Convert the lines in the records below, from the line that contains "91: (856, 207)" through the line that contains "11: (11, 136)", into a JSON list of strings with one string per line, leaving out blank lines and picture lines.

BEGIN Data shown

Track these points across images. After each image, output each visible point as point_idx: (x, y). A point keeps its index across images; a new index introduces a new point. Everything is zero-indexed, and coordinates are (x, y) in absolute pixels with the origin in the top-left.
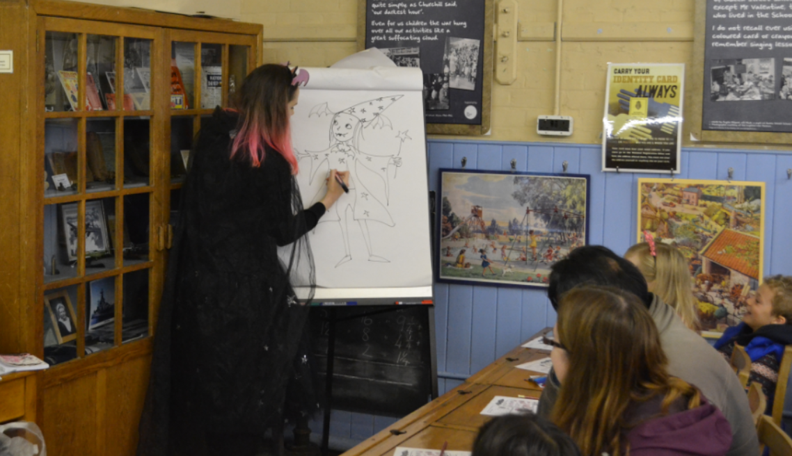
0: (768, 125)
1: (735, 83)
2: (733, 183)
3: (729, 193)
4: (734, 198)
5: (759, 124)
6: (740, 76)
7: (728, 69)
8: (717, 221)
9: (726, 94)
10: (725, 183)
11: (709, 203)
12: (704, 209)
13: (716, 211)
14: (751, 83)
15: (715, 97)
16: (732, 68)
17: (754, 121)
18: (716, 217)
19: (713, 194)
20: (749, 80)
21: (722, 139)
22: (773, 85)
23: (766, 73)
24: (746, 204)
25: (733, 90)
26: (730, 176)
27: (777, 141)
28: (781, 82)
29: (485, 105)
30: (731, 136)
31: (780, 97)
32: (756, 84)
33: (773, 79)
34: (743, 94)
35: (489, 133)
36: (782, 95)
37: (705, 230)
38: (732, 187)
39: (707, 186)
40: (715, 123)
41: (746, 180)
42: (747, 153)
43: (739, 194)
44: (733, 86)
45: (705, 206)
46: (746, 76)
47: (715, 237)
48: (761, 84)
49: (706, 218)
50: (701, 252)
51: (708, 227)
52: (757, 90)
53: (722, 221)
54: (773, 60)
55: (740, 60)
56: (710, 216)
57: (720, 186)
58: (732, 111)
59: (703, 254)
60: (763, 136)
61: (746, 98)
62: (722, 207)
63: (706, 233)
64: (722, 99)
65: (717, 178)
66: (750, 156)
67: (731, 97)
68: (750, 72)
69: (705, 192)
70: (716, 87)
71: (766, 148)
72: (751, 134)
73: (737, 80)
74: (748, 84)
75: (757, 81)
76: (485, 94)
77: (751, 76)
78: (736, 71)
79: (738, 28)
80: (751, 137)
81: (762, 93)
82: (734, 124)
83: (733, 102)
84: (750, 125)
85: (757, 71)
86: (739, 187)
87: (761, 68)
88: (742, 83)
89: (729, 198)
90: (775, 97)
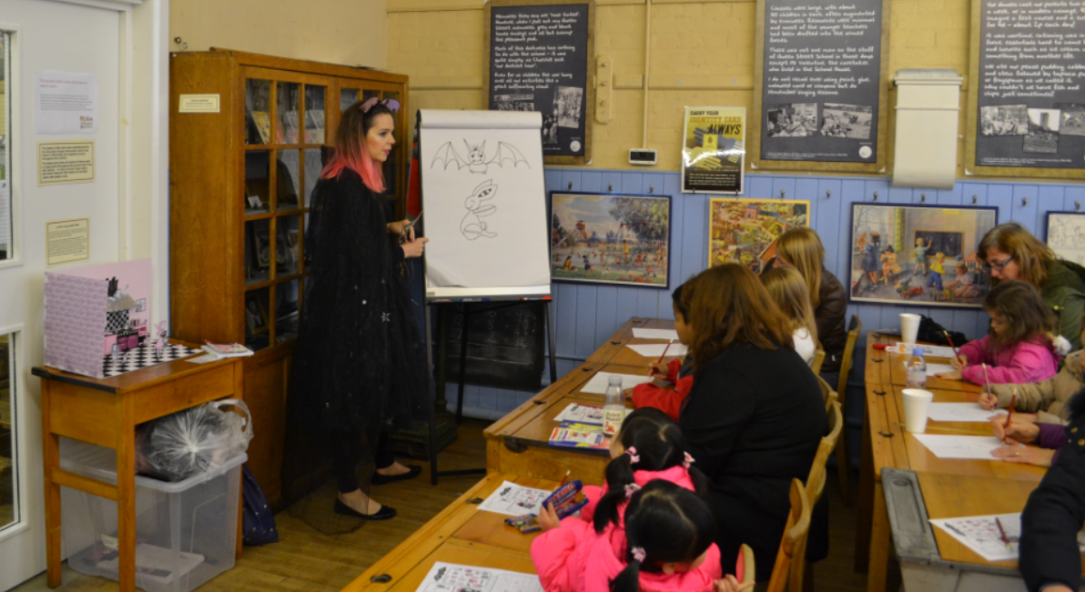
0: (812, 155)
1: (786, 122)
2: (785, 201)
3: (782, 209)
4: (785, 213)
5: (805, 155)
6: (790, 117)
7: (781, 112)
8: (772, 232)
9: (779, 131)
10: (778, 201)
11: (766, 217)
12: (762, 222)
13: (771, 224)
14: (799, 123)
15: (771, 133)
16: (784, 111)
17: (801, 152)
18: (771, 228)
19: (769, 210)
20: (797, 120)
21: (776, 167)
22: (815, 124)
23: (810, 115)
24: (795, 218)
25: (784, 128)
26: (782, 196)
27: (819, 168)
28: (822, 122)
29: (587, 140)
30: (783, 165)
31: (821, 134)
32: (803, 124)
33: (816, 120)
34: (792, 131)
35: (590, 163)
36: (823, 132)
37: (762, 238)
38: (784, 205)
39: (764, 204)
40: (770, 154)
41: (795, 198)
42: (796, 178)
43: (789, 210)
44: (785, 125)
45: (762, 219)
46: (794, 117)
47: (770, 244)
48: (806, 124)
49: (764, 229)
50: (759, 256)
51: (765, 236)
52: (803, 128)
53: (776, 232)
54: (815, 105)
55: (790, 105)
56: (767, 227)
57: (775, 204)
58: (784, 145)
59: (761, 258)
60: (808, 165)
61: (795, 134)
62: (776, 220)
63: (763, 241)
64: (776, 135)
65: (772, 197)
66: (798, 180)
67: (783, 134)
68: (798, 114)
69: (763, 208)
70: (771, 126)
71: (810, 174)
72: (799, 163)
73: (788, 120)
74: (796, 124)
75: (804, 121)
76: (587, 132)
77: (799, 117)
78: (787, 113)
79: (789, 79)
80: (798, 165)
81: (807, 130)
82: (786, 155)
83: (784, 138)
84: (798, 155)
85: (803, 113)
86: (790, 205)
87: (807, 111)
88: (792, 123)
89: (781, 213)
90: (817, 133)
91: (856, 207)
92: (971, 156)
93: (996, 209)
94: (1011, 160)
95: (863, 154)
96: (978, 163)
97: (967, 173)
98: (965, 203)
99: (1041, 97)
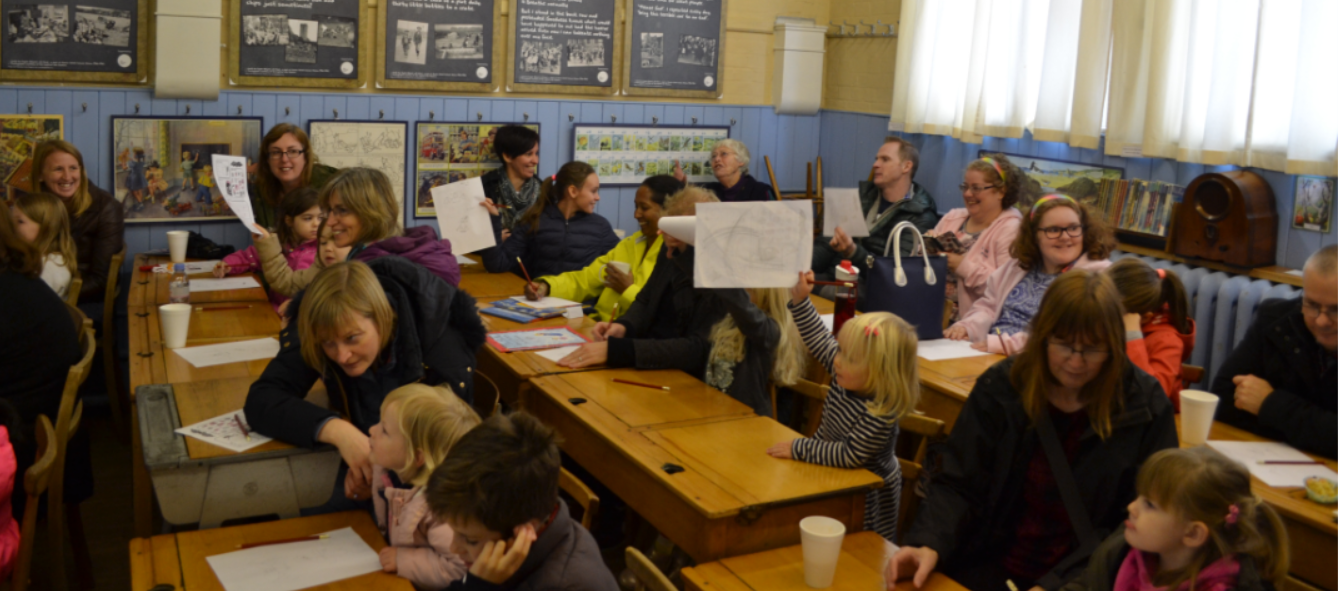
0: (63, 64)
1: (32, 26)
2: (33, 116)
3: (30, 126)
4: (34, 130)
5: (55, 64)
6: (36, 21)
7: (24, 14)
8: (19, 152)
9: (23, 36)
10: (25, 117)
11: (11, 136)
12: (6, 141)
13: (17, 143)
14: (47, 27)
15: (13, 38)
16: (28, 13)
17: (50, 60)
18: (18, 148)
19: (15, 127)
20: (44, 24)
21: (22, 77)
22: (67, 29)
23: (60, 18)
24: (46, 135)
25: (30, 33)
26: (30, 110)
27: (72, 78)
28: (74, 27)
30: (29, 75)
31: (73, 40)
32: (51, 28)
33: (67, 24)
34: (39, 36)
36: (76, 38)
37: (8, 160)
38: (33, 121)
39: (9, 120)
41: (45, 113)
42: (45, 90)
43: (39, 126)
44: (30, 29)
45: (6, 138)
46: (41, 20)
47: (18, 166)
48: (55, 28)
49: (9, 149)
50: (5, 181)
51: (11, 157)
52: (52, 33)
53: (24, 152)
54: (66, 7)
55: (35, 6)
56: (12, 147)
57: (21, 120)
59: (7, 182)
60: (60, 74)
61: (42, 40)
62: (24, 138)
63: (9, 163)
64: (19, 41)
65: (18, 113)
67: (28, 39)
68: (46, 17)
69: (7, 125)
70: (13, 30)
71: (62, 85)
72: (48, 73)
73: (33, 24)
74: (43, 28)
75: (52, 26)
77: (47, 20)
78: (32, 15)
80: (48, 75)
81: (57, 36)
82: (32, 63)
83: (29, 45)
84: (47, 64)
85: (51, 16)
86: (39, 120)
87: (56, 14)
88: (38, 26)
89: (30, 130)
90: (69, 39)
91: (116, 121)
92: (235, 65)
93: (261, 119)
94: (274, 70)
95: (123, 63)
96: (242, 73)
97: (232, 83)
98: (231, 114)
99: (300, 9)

END Data shown
BEGIN Data shown

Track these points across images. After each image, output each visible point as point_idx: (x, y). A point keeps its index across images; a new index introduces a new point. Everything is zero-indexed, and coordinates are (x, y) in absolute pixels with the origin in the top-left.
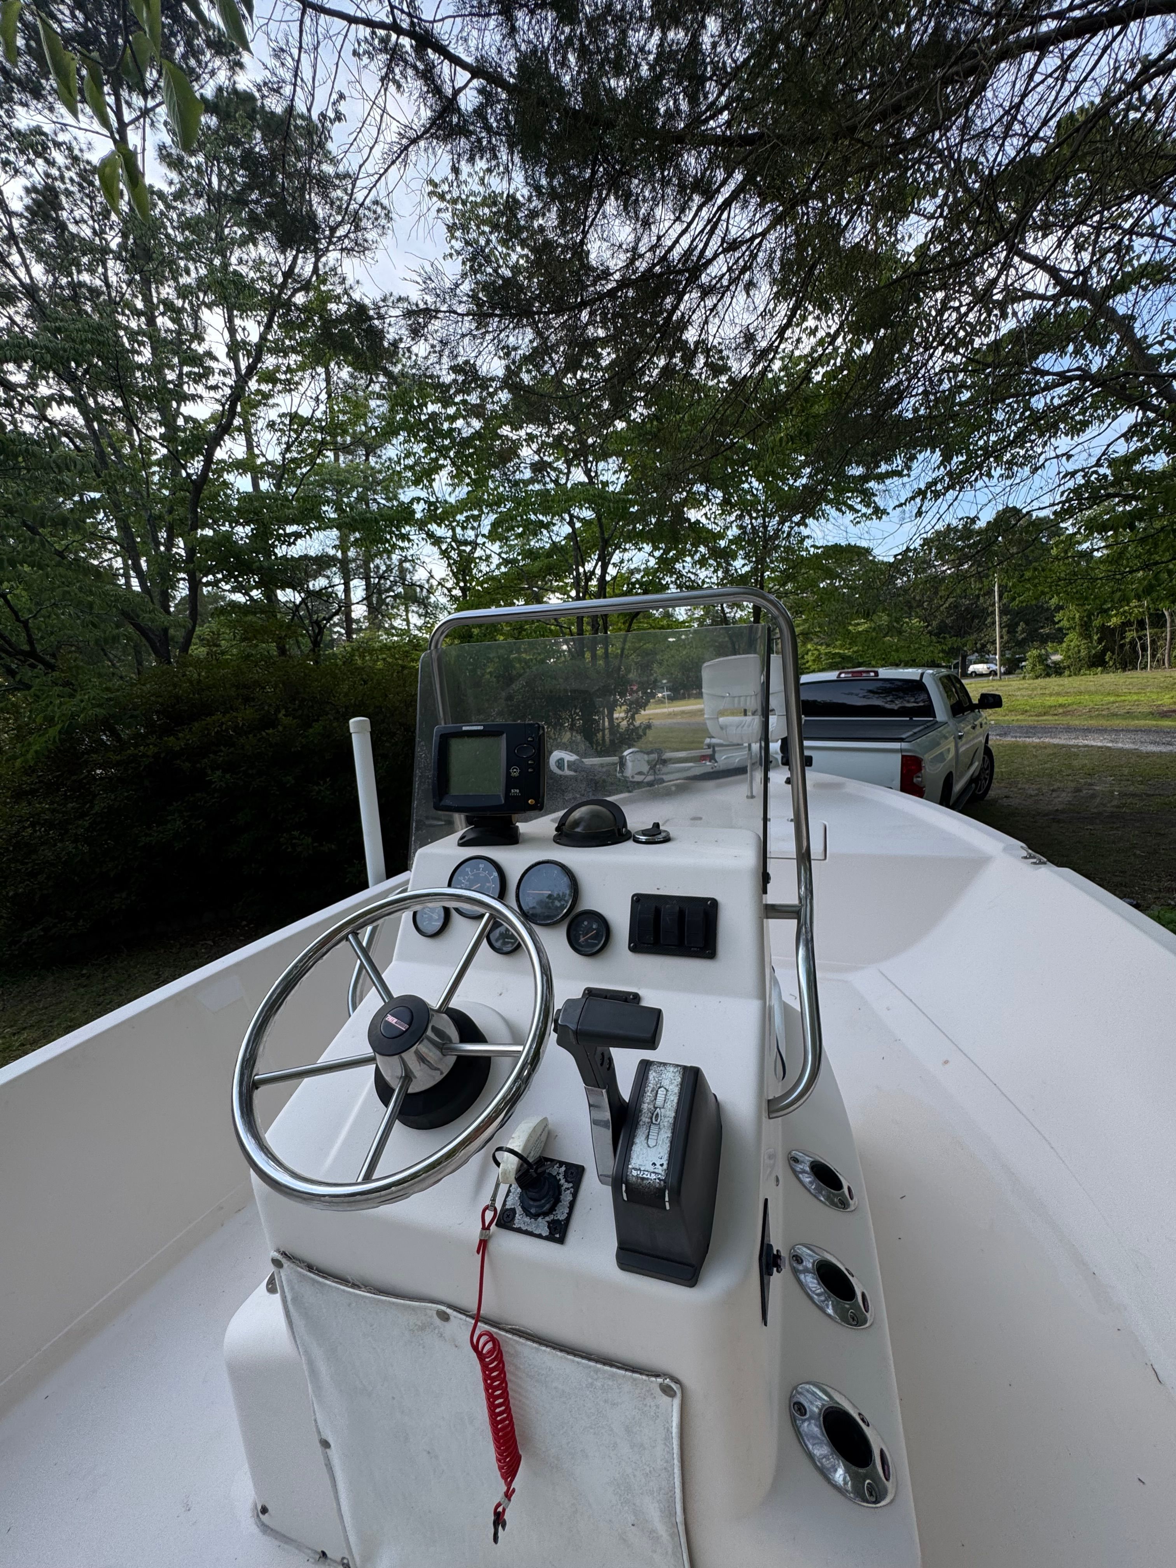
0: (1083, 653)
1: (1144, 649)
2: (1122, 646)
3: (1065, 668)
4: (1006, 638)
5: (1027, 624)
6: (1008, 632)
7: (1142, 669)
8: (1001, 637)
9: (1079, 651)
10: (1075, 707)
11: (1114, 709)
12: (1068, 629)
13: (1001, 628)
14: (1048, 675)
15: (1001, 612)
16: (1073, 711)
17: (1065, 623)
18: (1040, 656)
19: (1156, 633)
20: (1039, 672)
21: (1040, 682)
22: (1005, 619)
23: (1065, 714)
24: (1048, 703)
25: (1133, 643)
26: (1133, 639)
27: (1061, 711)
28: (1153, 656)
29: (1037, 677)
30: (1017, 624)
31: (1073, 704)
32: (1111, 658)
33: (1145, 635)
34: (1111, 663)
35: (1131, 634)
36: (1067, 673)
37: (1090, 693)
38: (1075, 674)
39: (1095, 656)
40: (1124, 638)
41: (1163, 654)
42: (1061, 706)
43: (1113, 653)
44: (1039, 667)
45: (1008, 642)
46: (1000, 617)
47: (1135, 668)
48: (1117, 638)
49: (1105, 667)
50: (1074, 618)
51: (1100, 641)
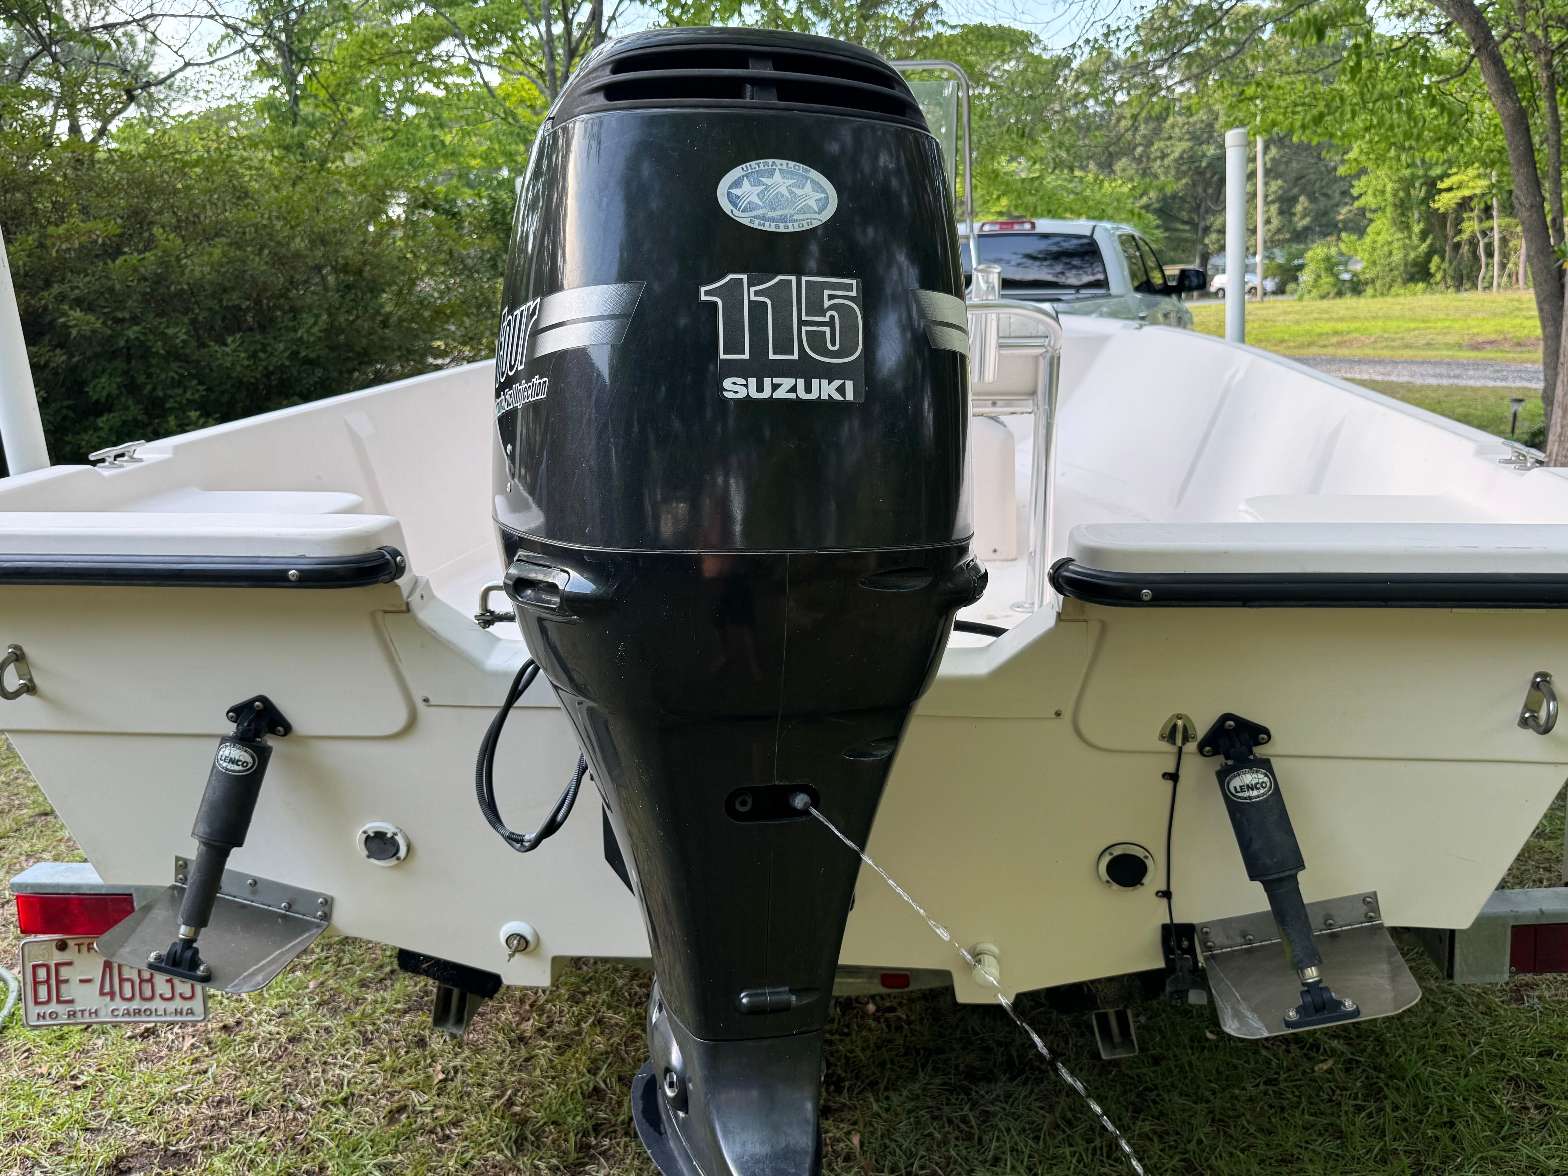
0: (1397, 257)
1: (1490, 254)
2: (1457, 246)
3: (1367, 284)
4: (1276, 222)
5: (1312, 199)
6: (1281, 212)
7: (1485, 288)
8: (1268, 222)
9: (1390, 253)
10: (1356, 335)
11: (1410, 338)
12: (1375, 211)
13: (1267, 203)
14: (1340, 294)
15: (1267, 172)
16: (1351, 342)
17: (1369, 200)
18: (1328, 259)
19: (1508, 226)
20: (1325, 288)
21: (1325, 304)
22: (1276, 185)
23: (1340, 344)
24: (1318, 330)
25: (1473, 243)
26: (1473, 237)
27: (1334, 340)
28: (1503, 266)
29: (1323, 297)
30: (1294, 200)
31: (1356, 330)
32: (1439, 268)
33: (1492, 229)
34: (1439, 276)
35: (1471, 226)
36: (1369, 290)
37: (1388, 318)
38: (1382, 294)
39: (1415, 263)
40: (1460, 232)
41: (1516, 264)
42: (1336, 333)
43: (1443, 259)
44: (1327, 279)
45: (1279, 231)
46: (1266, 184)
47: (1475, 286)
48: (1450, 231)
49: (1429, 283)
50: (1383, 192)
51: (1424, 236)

END Data shown
BEGIN Data shown

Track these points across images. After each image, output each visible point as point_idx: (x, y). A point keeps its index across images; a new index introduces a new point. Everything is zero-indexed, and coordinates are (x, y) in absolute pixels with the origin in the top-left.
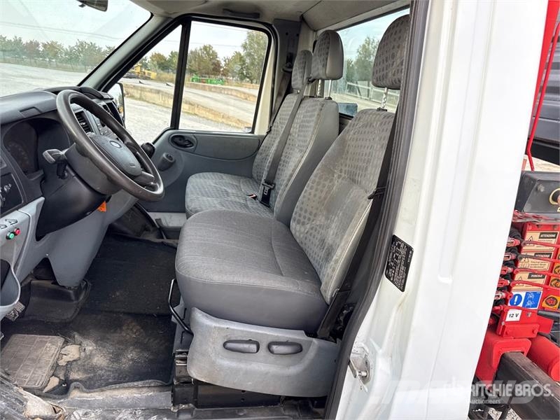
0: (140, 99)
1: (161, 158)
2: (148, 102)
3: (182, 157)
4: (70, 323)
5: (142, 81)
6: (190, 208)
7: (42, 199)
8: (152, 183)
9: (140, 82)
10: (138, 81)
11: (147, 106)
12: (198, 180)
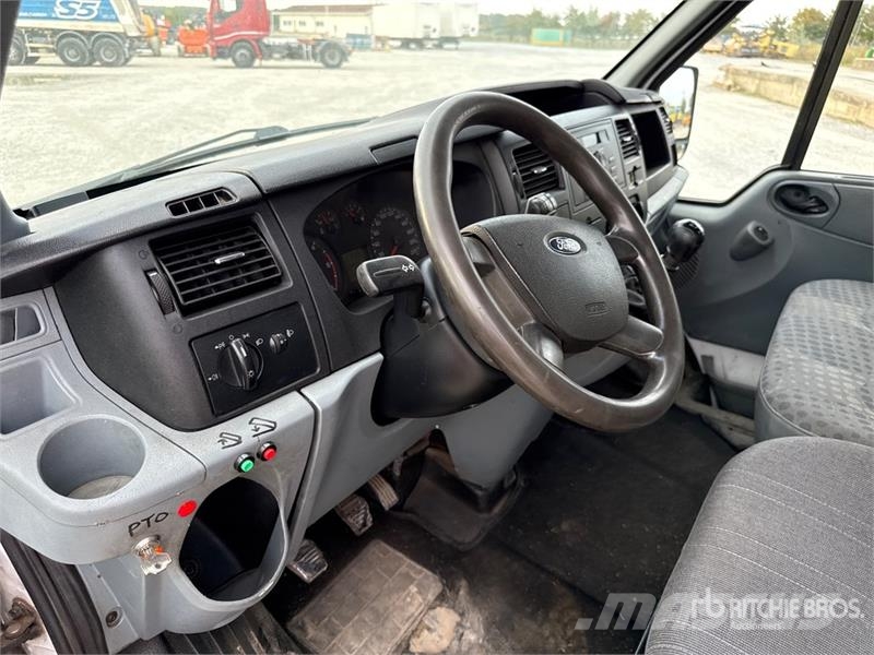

END Data shown

Result below
[
  "91: (856, 207)",
  "92: (971, 156)",
  "93: (996, 209)",
  "94: (1011, 160)",
  "95: (863, 154)",
  "96: (978, 163)",
  "97: (967, 173)",
  "98: (965, 203)",
  "99: (1041, 97)",
  "0: (63, 64)",
  "1: (32, 26)",
  "2: (33, 116)",
  "3: (30, 126)",
  "4: (34, 130)",
  "5: (55, 64)",
  "6: (36, 21)",
  "7: (24, 14)",
  "8: (19, 152)",
  "9: (23, 36)",
  "10: (25, 117)",
  "11: (11, 136)"
]